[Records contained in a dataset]
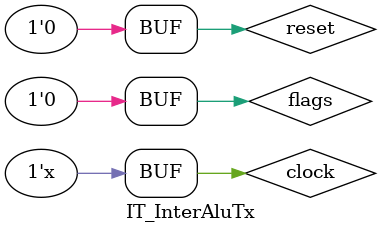
<source format=v>
`timescale 1ns / 1ps

module IT_InterAluTx;
    parameter           NB_DATA = 8;
    parameter           PERIOD  = 20; // debe dar 50 Mh
    parameter           TOTAL_TICKS  = 15 * 11; 
    parameter           BR      = 163; 
    parameter           [NB_DATA-1 : 0] da  = 8'b00000011;
    parameter           [NB_DATA-1 : 0] db  = 8'b00000010;
    parameter           [NB_DATA-1 : 0] dop = 8'b00100000;
    parameter           [NB_DATA-1 : 0] dop1 = 8'b00100100;
    
    reg                                 flags;
    reg                                 wr_flag;
    //____________________TOP_____________________________________// 
    reg                  [NB_DATA-1 : 0] DATO;
    wire                 [NB_DATA-1 : 0] o_alu;
    wire                                 tx;
    reg                                  wr;
    reg                                  clock;
    reg                  [7:0]           count_tick;
    reg                  [7:0]           count_clk;
    reg                  [5:0]           count;
    reg                                  reset;
//    wire [NB_DATA - 1:0] o_tx;
wire [7:0] CHECK_ENTRADA_TX;
    
    wire [ 5 : 0 ] salida_operacion;
    wire [ 7 : 0 ] salida_A;
    wire [ 7 : 0 ] salida_B;
    wire [ 4 : 0 ] VER_ESTADOS;
    top topInterfaceAluTx (
        .din(DATO),     .wr(wr),
        .clock(clock),  .reset(reset),
        .tx(tx), .o_alu(o_alu), .salida_operacion(salida_operacion), .VER_ESTADOS(VER_ESTADOS), .salida_A(salida_A), .salida_B(salida_B)
        ,.CHECK_ENTRADA_TX(CHECK_ENTRADA_TX)
    );
    //____________________________________________________________// 
    
    initial
        begin
            clock   = 0;
            wr      = 0;
            count   = 0;
            count_tick = 0;
            count_clk = 0;
            DATO    = 0;
            flags   = 0;
            reset   = 1;
            wr_flag = 0;
            #PERIOD  reset   = 0;
        end
        
    always begin
        #(PERIOD/2) clock = ~clock;
        #(PERIOD/2);
    end
    
    always @(posedge clock)
    begin
        wr <= 0;
        if(wr_flag) begin
            wr      <= 1'b1;
            wr_flag <= 1'b0;
        end
        case (count_clk) 
            BR: begin
                case (count_tick)
                    TOTAL_TICKS: begin
                        case (count)
                            5'b00000: begin
                                DATO    <= da;
                                wr_flag <= 1'b1;
                                count   <= count +1;   
                            end
                            5'b00001: begin
                                DATO    <= db;
                                wr_flag <= 1'b1;
                                count   <= count +1;   
                            end 
                            5'b00010: begin
                                DATO    <= dop;
                                wr_flag <= 1'b1;
                                count   <= count + 1;   
                            end      
//                            default: count <= count +1;
                        endcase
                        count_tick <= 0;
                    end
                    default: count_tick = count_tick + 1;
                endcase
            count_clk <= 0;
            end
            default: count_clk = count_clk + 1;
        endcase
    end
    
    
endmodule

</source>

▶ Work task: Please return exactly the lines that run from the line with "wr_flag = 0;" through the end of the records above, both included, and nothing more.

▶ Answer to this problem:
            wr_flag = 0;
            #PERIOD  reset   = 0;
        end
        
    always begin
        #(PERIOD/2) clock = ~clock;
        #(PERIOD/2);
    end
    
    always @(posedge clock)
    begin
        wr <= 0;
        if(wr_flag) begin
            wr      <= 1'b1;
            wr_flag <= 1'b0;
        end
        case (count_clk) 
            BR: begin
                case (count_tick)
                    TOTAL_TICKS: begin
                        case (count)
                            5'b00000: begin
                                DATO    <= da;
                                wr_flag <= 1'b1;
                                count   <= count +1;   
                            end
                            5'b00001: begin
                                DATO    <= db;
                                wr_flag <= 1'b1;
                                count   <= count +1;   
                            end 
                            5'b00010: begin
                                DATO    <= dop;
                                wr_flag <= 1'b1;
                                count   <= count + 1;   
                            end      
//                            default: count <= count +1;
                        endcase
                        count_tick <= 0;
                    end
                    default: count_tick = count_tick + 1;
                endcase
            count_clk <= 0;
            end
            default: count_clk = count_clk + 1;
        endcase
    end
    
    
endmodule

</source>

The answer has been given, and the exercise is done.